Introducing Japan: A Quiet Tokyo
Dr. Andrew Houwen
Many will be familiar with Tokyo’s visual clichés: the Shibuya crossing, the neon lights of Shinjuku, Asakusa, or the highrises in the city centre. But much of Tokyo is in fact very peaceful, and many Tokyo residents make regular escapes on days off to the sparsely populated mountains just to the west. Interspersed between the buildings and houses of Tokyo and its suburbs there are also many wonderful parks and, perhaps more surprisingly, agricultural fields. This is the quiet side of Tokyo life.
I live with my wife in Tachikawa, a city in western Tokyo which used to have a military base, now converted into Showa Memorial Park. Around our flat there is barely a sound other than that of birds such as the cuckoo in late spring. Next to us lie agricultural fields, where daikon radishes, edamame beans, and many other vegetables are grown and then sold at a little stall nearby. Just to the north runs the Tamagawa aqueduct, a small, treelined stream perfect for a morning stroll.

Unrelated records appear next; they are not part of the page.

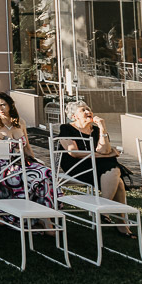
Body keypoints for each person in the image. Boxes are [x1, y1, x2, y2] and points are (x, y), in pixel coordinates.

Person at [57, 101, 134, 235]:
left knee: (116, 176)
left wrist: (102, 127)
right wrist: (105, 154)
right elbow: (74, 153)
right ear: (74, 116)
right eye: (83, 110)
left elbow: (105, 149)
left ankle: (107, 212)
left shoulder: (97, 130)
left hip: (98, 165)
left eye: (88, 109)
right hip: (76, 166)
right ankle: (112, 217)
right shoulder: (66, 128)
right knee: (114, 169)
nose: (88, 112)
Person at [0, 91, 55, 227]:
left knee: (46, 173)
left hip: (21, 162)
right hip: (1, 165)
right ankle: (30, 213)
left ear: (10, 104)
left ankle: (45, 216)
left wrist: (34, 160)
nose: (0, 109)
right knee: (35, 176)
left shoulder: (20, 122)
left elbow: (27, 146)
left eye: (3, 105)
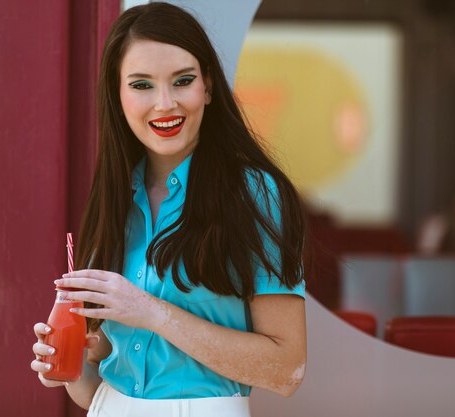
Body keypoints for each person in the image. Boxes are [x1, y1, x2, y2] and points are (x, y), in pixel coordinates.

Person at [30, 3, 307, 416]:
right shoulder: (116, 195)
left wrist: (150, 312)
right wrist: (67, 368)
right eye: (141, 85)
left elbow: (286, 370)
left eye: (183, 81)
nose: (165, 104)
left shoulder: (254, 193)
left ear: (208, 88)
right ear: (117, 94)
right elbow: (100, 386)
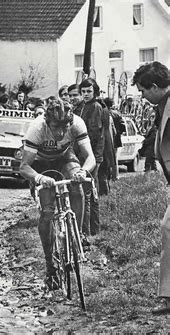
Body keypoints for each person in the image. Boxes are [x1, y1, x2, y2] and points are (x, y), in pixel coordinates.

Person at [19, 97, 96, 289]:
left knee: (77, 187)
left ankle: (75, 236)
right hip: (40, 163)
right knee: (47, 212)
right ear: (47, 122)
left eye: (65, 127)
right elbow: (24, 167)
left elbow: (90, 157)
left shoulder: (77, 123)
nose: (61, 132)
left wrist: (83, 172)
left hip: (64, 158)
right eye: (56, 127)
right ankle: (49, 265)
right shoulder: (37, 128)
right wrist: (38, 178)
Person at [131, 62, 170, 314]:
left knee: (168, 228)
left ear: (154, 87)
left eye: (143, 91)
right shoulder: (163, 105)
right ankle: (168, 295)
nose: (142, 97)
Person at [75, 78, 105, 236]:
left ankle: (87, 231)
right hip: (83, 154)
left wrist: (88, 155)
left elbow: (93, 134)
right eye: (83, 91)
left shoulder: (95, 107)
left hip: (92, 155)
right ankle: (92, 230)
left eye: (89, 91)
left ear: (95, 92)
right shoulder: (81, 106)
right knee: (89, 193)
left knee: (87, 193)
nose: (86, 94)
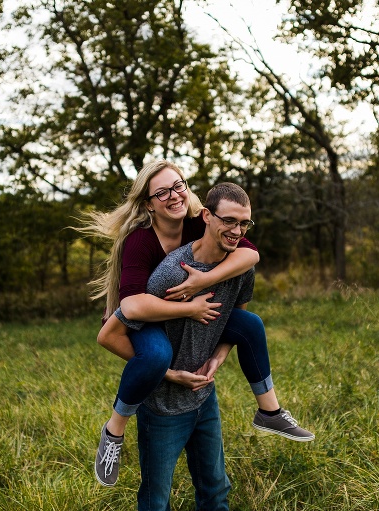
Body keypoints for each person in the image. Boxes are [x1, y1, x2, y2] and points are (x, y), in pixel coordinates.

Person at [81, 160, 313, 488]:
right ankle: (114, 429)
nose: (174, 196)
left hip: (188, 305)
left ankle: (270, 412)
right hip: (142, 320)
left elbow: (251, 255)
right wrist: (189, 308)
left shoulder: (195, 223)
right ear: (148, 204)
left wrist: (203, 281)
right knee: (157, 355)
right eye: (161, 192)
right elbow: (132, 306)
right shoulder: (141, 240)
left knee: (249, 324)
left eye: (179, 185)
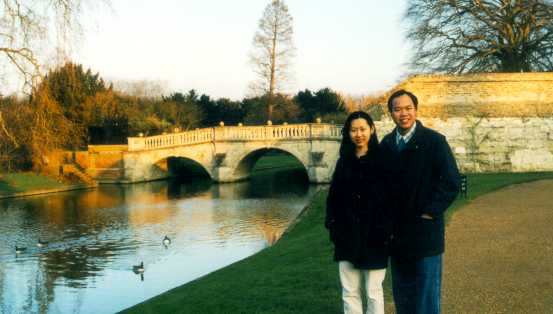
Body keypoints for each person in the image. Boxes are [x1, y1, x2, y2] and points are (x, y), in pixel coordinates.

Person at [379, 90, 460, 314]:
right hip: (397, 234)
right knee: (403, 293)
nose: (403, 113)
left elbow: (451, 182)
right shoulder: (386, 145)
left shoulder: (434, 141)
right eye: (397, 109)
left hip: (425, 231)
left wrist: (430, 212)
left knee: (426, 293)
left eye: (408, 108)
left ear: (415, 110)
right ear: (391, 114)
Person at [325, 111, 391, 314]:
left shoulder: (384, 160)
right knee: (350, 291)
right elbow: (333, 198)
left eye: (362, 129)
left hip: (376, 237)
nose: (358, 134)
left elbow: (392, 199)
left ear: (371, 129)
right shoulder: (344, 161)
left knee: (373, 291)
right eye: (353, 130)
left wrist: (386, 230)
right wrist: (333, 226)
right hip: (347, 236)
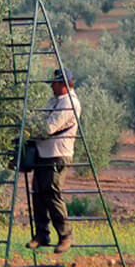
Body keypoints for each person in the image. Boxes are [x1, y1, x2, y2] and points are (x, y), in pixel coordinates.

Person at [26, 67, 81, 253]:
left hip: (58, 155)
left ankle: (66, 236)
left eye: (55, 83)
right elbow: (40, 121)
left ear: (64, 85)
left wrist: (30, 129)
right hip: (44, 154)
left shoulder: (69, 103)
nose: (51, 86)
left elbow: (48, 127)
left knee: (53, 195)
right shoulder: (55, 101)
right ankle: (42, 234)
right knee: (38, 195)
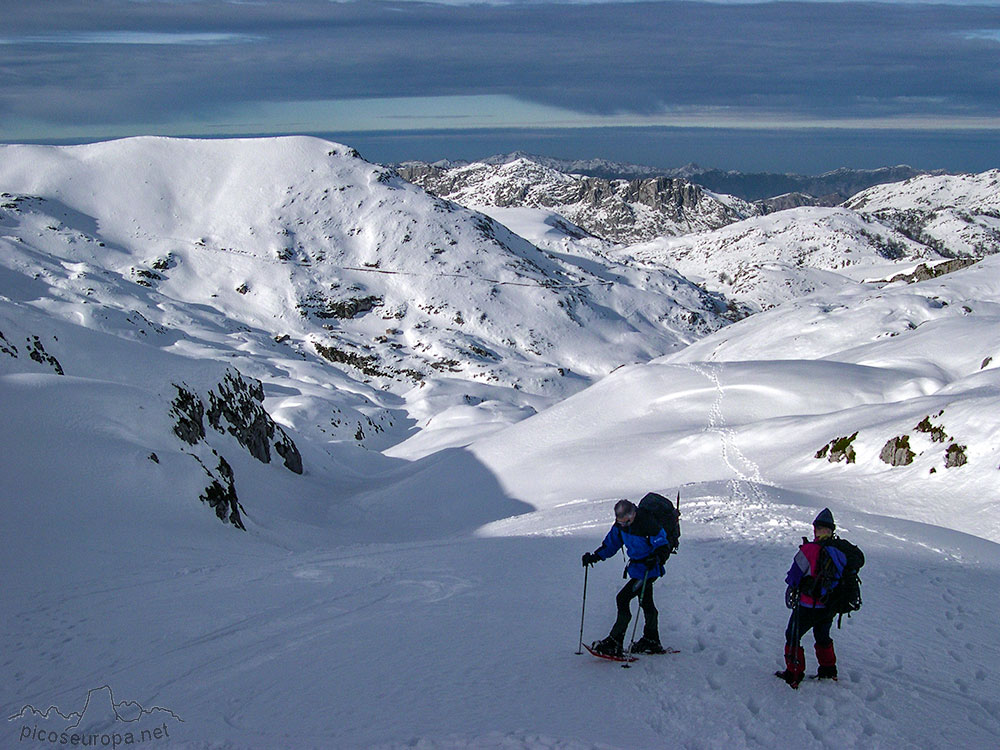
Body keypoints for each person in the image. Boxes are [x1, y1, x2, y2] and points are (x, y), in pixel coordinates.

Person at [581, 499, 673, 656]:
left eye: (626, 522)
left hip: (649, 570)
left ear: (633, 514)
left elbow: (662, 544)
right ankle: (651, 640)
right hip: (637, 569)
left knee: (622, 598)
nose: (623, 525)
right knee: (646, 602)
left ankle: (615, 641)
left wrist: (656, 558)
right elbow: (611, 544)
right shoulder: (620, 526)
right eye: (620, 522)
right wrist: (595, 557)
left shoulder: (648, 523)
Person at [776, 508, 848, 688]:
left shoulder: (809, 550)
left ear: (815, 530)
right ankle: (828, 671)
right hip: (829, 605)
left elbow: (793, 577)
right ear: (832, 530)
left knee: (792, 635)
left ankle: (793, 673)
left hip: (807, 605)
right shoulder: (840, 551)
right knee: (822, 635)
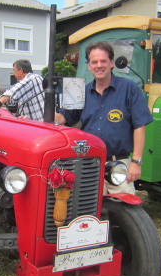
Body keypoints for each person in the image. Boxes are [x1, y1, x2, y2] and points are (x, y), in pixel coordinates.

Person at [54, 41, 152, 194]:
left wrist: (136, 162)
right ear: (89, 66)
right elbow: (63, 118)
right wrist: (40, 115)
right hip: (89, 164)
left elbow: (140, 126)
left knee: (124, 211)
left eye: (103, 61)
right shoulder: (80, 91)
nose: (99, 65)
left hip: (118, 165)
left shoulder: (129, 88)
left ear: (112, 63)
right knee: (88, 209)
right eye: (94, 62)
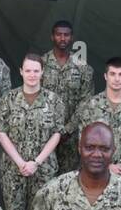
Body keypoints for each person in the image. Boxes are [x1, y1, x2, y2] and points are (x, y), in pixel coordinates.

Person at [0, 54, 64, 210]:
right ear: (21, 72)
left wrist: (36, 162)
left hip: (43, 168)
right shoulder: (8, 100)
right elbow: (1, 132)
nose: (32, 75)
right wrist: (21, 162)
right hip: (14, 168)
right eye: (28, 70)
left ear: (43, 72)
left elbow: (57, 133)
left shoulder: (54, 101)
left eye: (36, 71)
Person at [70, 57, 121, 183]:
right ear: (105, 76)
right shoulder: (90, 105)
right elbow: (83, 141)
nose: (117, 79)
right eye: (112, 74)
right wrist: (106, 166)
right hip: (95, 173)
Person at [40, 20, 94, 174]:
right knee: (44, 177)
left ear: (71, 38)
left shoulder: (83, 67)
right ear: (52, 37)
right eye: (58, 34)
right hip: (44, 133)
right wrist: (52, 128)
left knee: (67, 178)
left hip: (71, 137)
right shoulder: (41, 64)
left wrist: (68, 129)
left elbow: (86, 101)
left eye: (66, 35)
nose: (62, 38)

On a sunny day, it’s nice to go to the mountains of Okutama (in the upper Tama valley) at the western end of the Chuo train line. While Mt.
Takao is normally thronged with tourists, many of the mountains are barely visited at all, except by an occasional wild boar or bear (so it’s important to carry a bell to ward them off).
You can listen to almost complete silence save for the sound of the wind in the pines while looking out across those distant Tokyo highrises, from the quiet heights of Mt. Hinode.